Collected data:
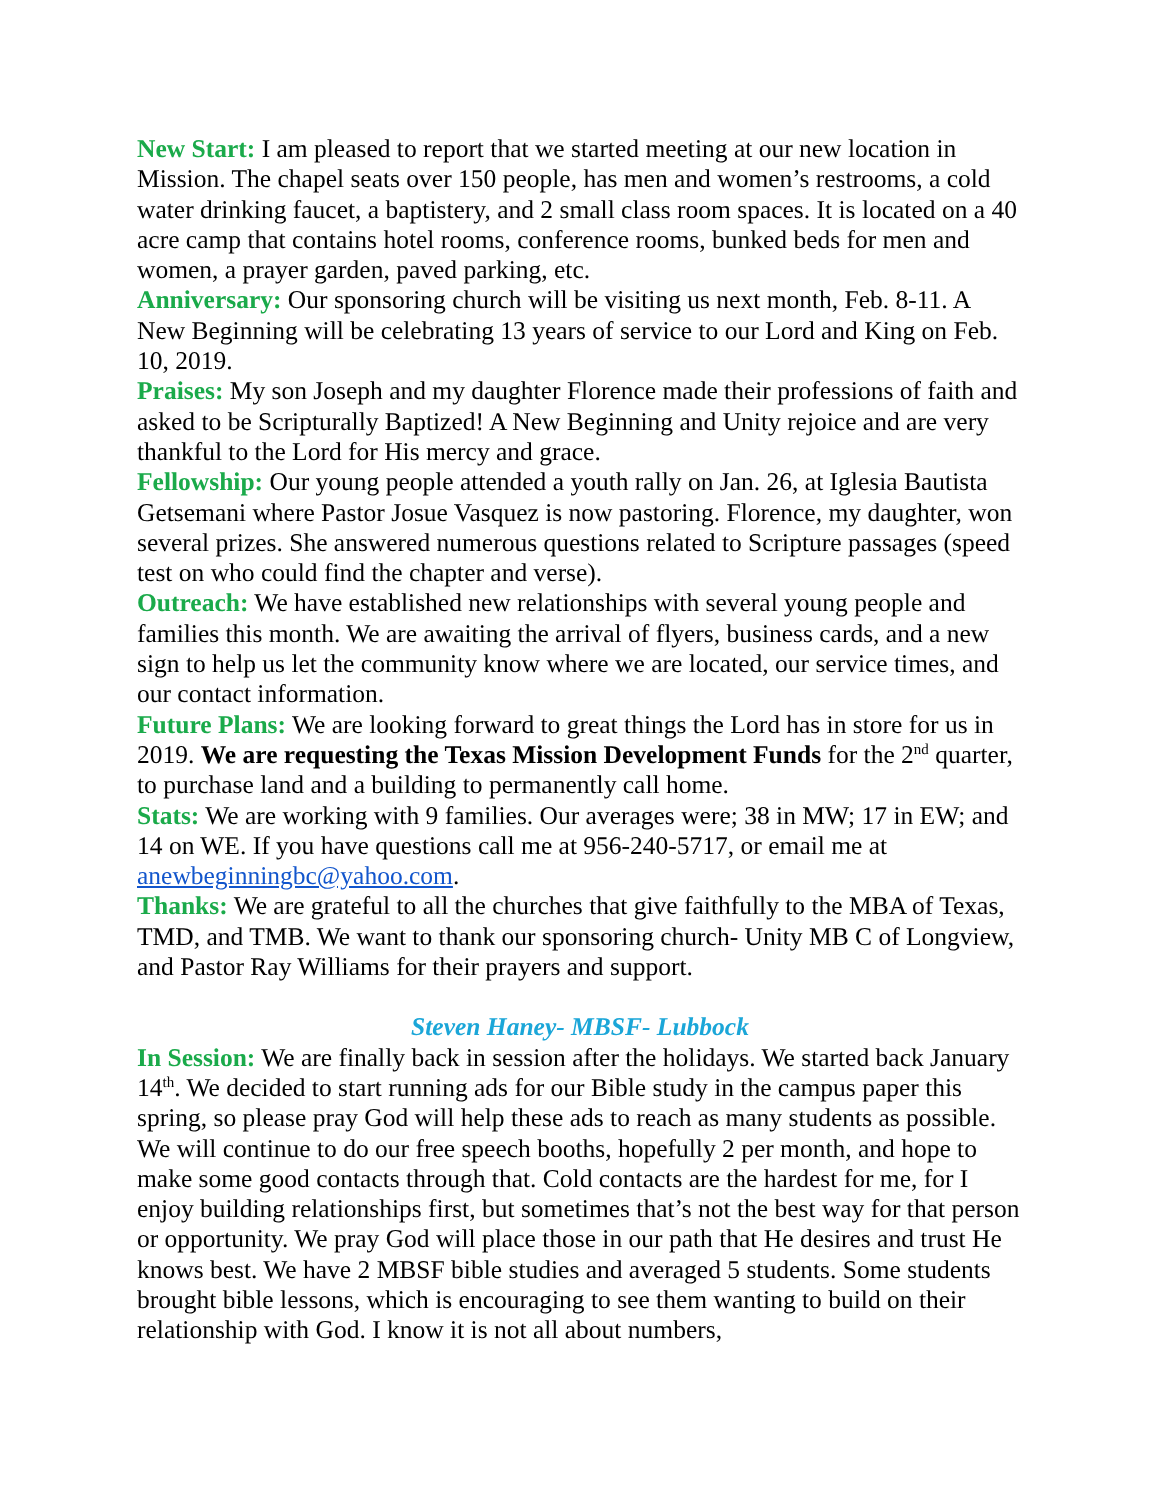New Start: I am pleased to report that we started meeting at our new location in Mission. The chapel seats over 150 people, has men and women’s restrooms, a cold water drinking faucet, a baptistery, and 2 small class room spaces. It is located on a 40 acre camp that contains hotel rooms, conference rooms, bunked beds for men and women, a prayer garden, paved parking, etc.
Anniversary: Our sponsoring church will be visiting us next month, Feb. 8-11. A New Beginning will be celebrating 13 years of service to our Lord and King on Feb. 10, 2019.
Praises: My son Joseph and my daughter Florence made their professions of faith and asked to be Scripturally Baptized! A New Beginning and Unity rejoice and are very thankful to the Lord for His mercy and grace.
Fellowship: Our young people attended a youth rally on Jan. 26, at Iglesia Bautista Getsemani where Pastor Josue Vasquez is now pastoring. Florence, my daughter, won several prizes. She answered numerous questions related to Scripture passages (speed test on who could find the chapter and verse).
Outreach: We have established new relationships with several young people and families this month. We are awaiting the arrival of flyers, business cards, and a new sign to help us let the community know where we are located, our service times, and our contact information.
Future Plans: We are looking forward to great things the Lord has in store for us in 2019. We are requesting the Texas Mission Development Funds for the 2<sup>nd</sup> quarter, to purchase land and a building to permanently call home.
Stats: We are working with 9 families. Our averages were; 38 in MW; 17 in EW; and 14 on WE. If you have questions call me at 956-240-5717, or email me at anewbeginningbc@yahoo.com.
Thanks: We are grateful to all the churches that give faithfully to the MBA of Texas, TMD, and TMB. We want to thank our sponsoring church- Unity MB C of Longview, and Pastor Ray Williams for their prayers and support.
Steven Haney- MBSF- Lubbock
In Session: We are finally back in session after the holidays. We started back January 14<sup>th</sup>. We decided to start running ads for our Bible study in the campus paper this spring, so please pray God will help these ads to reach as many students as possible. We will continue to do our free speech booths, hopefully 2 per month, and hope to make some good contacts through that. Cold contacts are the hardest for me, for I enjoy building relationships first, but sometimes that’s not the best way for that person or opportunity. We pray God will place those in our path that He desires and trust He knows best. We have 2 MBSF bible studies and averaged 5 students. Some students brought bible lessons, which is encouraging to see them wanting to build on their relationship with God. I know it is not all about numbers,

Action item: Would you reproduce the lines above exactly, without carrying over the pictures?

Solution:
New Start: I am pleased to report that we started meeting at our new location in Mission. The chapel seats over 150 people, has men and women’s restrooms, a cold water drinking faucet, a baptistery, and 2 small class room spaces. It is located on a 40 acre camp that contains hotel rooms, conference rooms, bunked beds for men and women, a prayer garden, paved parking, etc.
Anniversary: Our sponsoring church will be visiting us next month, Feb. 8-11. A New Beginning will be celebrating 13 years of service to our Lord and King on Feb. 10, 2019.
Praises: My son Joseph and my daughter Florence made their professions of faith and asked to be Scripturally Baptized! A New Beginning and Unity rejoice and are very thankful to the Lord for His mercy and grace.
Fellowship: Our young people attended a youth rally on Jan. 26, at Iglesia Bautista Getsemani where Pastor Josue Vasquez is now pastoring. Florence, my daughter, won several prizes. She answered numerous questions related to Scripture passages (speed test on who could find the chapter and verse).
Outreach: We have established new relationships with several young people and families this month. We are awaiting the arrival of flyers, business cards, and a new sign to help us let the community know where we are located, our service times, and our contact information.
Future Plans: We are looking forward to great things the Lord has in store for us in 2019. We are requesting the Texas Mission Development Funds for the 2<sup>nd</sup> quarter, to purchase land and a building to permanently call home.
Stats: We are working with 9 families. Our averages were; 38 in MW; 17 in EW; and 14 on WE. If you have questions call me at 956-240-5717, or email me at anewbeginningbc@yahoo.com.
Thanks: We are grateful to all the churches that give faithfully to the MBA of Texas, TMD, and TMB. We want to thank our sponsoring church- Unity MB C of Longview, and Pastor Ray Williams for their prayers and support.
Steven Haney- MBSF- Lubbock
In Session: We are finally back in session after the holidays. We started back January 14<sup>th</sup>. We decided to start running ads for our Bible study in the campus paper this spring, so please pray God will help these ads to reach as many students as possible. We will continue to do our free speech booths, hopefully 2 per month, and hope to make some good contacts through that. Cold contacts are the hardest for me, for I enjoy building relationships first, but sometimes that’s not the best way for that person or opportunity. We pray God will place those in our path that He desires and trust He knows best. We have 2 MBSF bible studies and averaged 5 students. Some students brought bible lessons, which is encouraging to see them wanting to build on their relationship with God. I know it is not all about numbers,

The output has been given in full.